History shows you have to stand up to Unionism.

Posted By: April 12, 2023

Irish Congressional Briefing

Distributed to Congress by Irish National Caucus

“ Brian Feeney continues to speak truth to power, and no one does it better than he does. Members of Congress will find this article helpful.”—Fr. Sean Mc Manus.

History shows you have to stand up to Unionism

Has the penny dropped with Taoiseach Leo Varadkar that stability in the north depends on the Irish and British governments working “in lockstep”

Brian Feeney. Irish News. Belfast. Wednesday, April 12, 2023.

 

On Sunday Leo Varadkar told RTÉ that he plans to “intensify” his engagement with Rishi Sunak about operating the Windsor Framework, signed between the UK and EU, and about restoring power-sharing here.

 

Varadkar went on: “I’ll be intensifying my contacts with Prime Minister Sunak and the British government in particular because what we know from history is that Northern Ireland only works when the two governments work hand in hand.” He added that stability in the north depends on the Irish and British governments working “in lockstep.” Maybe the penny has finally dropped because the self-evident truth of that statement certainly didn’t seem obvious to Enda Kenny’s government from 2011 to 2017.

 

As they mark the 25th anniversary of the Good Friday Agreement and the simultaneous British-Irish Agreement, it may seem otiose but nonetheless necessary to point out that the GFA was fundamentally a peace agreement between Dublin and London that defined the constitutional position of the north and amended Bunreacht na hÉireann. Ditto the 1985 Anglo-Irish Agreement. Like it or not, the two governments are jointly responsible for peacekeeping here. They may have thought they had washed their hands of the place in 1921 but when one of them turns their back this place bites their rear.

 

Shamefully, the Irish government turned its back from 2010 and allowed David Cameron to renege on Britain’s role as “an honest broker,” treating both communities here with “rigorous impartiality,” as the GFA requires.

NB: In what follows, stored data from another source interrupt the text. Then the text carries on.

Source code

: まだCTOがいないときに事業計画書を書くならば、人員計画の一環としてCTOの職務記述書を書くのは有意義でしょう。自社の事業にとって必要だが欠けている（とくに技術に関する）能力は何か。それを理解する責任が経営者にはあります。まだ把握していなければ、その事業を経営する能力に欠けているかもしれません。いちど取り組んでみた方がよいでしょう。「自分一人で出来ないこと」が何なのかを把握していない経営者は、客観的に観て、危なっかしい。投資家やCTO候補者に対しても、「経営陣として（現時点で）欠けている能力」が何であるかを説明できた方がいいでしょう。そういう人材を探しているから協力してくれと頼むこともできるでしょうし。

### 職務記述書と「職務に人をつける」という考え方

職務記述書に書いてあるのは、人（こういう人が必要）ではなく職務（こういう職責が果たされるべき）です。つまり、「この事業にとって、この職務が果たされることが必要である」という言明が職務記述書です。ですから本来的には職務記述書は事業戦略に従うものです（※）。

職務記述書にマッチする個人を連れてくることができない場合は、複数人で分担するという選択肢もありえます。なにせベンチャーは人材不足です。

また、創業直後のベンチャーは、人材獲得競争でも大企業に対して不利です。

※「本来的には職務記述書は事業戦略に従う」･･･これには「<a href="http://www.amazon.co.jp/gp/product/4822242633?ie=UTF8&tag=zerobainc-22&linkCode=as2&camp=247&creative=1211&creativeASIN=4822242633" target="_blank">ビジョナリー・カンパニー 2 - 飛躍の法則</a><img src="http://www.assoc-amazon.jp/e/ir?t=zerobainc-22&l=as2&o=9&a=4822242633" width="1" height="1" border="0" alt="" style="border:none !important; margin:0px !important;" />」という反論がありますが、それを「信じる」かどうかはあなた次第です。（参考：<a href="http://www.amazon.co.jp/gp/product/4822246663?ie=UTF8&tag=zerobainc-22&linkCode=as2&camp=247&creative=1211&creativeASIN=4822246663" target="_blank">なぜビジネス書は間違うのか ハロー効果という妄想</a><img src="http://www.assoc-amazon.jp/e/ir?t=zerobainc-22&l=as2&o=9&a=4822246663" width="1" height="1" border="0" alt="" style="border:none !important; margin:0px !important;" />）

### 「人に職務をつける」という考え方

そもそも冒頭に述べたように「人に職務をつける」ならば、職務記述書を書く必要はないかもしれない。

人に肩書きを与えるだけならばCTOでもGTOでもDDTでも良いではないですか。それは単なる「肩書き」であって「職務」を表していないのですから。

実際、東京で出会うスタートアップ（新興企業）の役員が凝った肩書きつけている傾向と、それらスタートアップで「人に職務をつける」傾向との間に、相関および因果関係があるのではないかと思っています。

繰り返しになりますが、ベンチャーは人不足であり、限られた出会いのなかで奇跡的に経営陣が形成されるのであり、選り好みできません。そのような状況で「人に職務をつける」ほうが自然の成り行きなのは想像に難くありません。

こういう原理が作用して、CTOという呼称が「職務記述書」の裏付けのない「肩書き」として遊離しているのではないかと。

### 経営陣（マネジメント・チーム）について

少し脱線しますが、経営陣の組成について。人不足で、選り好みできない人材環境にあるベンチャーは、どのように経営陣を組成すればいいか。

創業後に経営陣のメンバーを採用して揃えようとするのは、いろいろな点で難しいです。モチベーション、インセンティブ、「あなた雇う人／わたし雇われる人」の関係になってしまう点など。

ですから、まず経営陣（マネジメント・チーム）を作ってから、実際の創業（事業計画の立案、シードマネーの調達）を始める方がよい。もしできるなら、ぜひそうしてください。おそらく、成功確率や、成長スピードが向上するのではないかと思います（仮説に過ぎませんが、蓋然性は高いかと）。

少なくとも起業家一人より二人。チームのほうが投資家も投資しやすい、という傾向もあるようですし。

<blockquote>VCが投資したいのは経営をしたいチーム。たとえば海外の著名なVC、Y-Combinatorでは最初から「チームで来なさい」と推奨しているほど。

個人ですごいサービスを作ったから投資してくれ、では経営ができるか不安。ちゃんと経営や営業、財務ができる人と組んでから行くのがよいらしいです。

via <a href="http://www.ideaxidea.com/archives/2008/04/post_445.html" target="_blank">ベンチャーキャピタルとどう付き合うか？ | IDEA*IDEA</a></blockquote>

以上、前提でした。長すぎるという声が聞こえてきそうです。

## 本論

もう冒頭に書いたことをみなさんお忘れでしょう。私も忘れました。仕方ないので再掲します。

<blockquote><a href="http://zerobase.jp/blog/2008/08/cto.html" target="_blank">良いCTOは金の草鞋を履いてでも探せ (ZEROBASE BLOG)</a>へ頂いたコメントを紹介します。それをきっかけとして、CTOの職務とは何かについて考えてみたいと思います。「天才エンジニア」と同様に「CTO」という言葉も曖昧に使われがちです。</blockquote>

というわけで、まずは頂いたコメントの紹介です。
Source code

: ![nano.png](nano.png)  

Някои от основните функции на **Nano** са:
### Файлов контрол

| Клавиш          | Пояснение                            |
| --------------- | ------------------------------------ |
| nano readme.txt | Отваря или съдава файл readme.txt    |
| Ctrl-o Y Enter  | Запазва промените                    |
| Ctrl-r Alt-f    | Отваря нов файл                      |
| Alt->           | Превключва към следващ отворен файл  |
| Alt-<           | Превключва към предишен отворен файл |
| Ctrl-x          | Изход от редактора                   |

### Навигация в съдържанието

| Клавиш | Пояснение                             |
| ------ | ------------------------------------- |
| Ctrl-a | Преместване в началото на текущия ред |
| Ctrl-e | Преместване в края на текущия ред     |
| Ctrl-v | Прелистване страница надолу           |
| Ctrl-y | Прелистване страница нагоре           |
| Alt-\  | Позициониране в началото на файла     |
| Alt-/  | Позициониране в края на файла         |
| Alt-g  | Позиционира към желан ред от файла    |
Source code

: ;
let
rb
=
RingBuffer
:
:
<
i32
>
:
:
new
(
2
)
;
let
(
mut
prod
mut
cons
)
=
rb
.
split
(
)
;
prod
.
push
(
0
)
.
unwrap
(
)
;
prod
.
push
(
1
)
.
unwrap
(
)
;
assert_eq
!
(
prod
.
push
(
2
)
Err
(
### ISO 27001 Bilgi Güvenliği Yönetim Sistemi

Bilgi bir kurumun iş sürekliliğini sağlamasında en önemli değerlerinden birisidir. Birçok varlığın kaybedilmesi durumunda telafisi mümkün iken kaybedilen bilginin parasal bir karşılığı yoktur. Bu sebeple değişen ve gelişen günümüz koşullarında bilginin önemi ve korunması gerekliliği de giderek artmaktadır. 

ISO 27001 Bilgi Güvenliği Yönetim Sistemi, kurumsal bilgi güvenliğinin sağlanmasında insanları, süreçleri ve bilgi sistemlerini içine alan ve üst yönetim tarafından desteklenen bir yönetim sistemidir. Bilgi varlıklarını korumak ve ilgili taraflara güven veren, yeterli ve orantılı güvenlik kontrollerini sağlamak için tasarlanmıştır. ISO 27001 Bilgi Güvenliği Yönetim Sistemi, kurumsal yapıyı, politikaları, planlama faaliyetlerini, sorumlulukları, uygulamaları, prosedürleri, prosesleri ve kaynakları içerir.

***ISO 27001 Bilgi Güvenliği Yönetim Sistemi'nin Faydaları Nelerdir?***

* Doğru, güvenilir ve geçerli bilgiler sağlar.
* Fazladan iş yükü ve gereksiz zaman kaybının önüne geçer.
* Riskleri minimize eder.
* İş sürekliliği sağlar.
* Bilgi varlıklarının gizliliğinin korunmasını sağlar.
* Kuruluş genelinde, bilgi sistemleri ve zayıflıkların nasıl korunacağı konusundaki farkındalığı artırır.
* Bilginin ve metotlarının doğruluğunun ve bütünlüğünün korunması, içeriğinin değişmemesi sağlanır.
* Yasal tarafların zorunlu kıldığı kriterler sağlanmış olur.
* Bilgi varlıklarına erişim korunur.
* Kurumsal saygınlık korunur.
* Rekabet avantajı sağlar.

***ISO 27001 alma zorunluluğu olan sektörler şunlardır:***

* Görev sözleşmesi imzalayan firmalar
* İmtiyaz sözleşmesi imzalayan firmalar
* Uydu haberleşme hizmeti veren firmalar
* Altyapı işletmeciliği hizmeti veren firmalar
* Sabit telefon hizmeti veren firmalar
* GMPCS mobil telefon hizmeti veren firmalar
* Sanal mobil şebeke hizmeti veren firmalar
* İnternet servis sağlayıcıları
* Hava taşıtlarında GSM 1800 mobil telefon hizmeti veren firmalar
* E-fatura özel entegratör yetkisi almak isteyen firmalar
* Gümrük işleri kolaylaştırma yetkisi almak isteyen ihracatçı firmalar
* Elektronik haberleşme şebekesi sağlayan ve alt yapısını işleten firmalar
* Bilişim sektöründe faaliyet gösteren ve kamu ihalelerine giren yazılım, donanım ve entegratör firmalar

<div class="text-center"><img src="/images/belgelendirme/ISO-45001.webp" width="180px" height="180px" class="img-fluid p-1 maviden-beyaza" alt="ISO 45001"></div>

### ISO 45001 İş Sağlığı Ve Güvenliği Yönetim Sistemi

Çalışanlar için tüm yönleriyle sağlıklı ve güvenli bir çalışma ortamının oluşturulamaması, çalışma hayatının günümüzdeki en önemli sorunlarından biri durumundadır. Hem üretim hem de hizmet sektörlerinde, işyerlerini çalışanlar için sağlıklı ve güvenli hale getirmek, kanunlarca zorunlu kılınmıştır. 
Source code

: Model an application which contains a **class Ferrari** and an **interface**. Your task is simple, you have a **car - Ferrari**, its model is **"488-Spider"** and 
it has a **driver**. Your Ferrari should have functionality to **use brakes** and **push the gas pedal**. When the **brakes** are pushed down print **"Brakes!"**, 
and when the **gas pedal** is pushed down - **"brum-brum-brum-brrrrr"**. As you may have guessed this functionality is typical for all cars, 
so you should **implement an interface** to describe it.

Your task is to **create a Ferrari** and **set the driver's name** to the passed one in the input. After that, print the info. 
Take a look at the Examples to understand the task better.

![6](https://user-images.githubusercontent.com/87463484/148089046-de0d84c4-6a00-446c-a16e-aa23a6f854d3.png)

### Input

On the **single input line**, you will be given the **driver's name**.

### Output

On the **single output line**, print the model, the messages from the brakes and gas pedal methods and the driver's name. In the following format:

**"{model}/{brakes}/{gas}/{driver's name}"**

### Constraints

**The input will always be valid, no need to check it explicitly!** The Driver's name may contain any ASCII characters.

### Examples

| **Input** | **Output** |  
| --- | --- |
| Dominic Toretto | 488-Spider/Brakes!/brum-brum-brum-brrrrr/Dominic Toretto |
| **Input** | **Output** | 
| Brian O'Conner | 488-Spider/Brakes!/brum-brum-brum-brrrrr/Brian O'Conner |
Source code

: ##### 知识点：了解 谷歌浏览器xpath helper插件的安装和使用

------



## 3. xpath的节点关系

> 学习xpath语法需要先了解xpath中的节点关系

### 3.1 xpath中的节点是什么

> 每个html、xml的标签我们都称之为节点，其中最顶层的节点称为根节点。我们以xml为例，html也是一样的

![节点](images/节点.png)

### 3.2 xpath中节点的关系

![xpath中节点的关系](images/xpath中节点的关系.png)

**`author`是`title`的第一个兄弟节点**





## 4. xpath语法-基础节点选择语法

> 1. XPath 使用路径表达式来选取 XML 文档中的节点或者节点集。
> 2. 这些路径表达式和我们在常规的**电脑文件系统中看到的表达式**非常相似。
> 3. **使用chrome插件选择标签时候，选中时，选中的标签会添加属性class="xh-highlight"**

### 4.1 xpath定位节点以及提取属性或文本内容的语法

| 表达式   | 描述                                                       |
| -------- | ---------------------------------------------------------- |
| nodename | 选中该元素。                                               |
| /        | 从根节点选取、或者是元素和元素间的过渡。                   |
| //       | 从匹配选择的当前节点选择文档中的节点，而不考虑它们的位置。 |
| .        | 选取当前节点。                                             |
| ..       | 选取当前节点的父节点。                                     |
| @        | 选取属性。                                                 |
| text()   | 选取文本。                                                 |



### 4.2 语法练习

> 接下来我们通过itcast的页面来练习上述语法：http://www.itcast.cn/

Cameron made an election alliance with the UUP in 2010 – much good it did either him or the UUP, and Theresa May disgracefully did a dirty deal with the DUP in 2017 to hang onto power – much good it did either her or the DUP. Few people remember that John Major said May’s pact violated the Good Friday Agreement, but Varadkar said nothing.

 

However, the biggest damage done to the GFA was Brexit, again a solo run by the British government driven by nativist, Little Englander, empire loyalists in the Conservative party. Given their outlook no wonder the DUP slavered delightedly at the raw meat they dangled: a chance to roll back the Good Friday Agreement’s concepts which the DUP has never accepted; a chance to rebuild the border. As Professor Jon Tonge put it then, as a result of Brexit the GFA “is in trouble.” He pointed out that Strand Two is “predicated upon both Northern Ireland and the Republic being in the EU. Strand Two is the all-Ireland dimension.” Which is exactly why the DUP supported Brexit.

 

The British government, prisoners of its Brextremists, pressed on with the most extreme form of Brexit they could. They ignored its consequences for the island of Ireland, rebuffing all attempts by the Irish government and EU to warn that their version of Brexit required a customs border and, given the all-island economy, it could only be in the Irish Sea. Finally, in October 2019 Boris Johnston accepted that reality and told Varadkar that the all-island economy would not just “keep functioning” but would also “deepen”. Johnson also confirmed to Varadkar he could state that publicly.

 

Now here’s why it’s essential that relations between the two governments must ‘intensify’. Sunak talks about enhancing prosperity in the north. Fair enough, but he needs to accept that can only happen by deepening north-south trade and services (not included in the Windsor Framework). All-island trade has grown with the protocol and is now running at around €10 billion. The British economy is in decline with a GDP 4-5 percent below where it would have been without the disastrous Brexit. Economic growth in the north depends on developing links to the modern dynamic growing economy in the south with its corporation tax half that of the UK.

 

The DUP will resist any and all efforts to profit from these facts, but the two governments must face them down. History shows you have to stand up to unionism.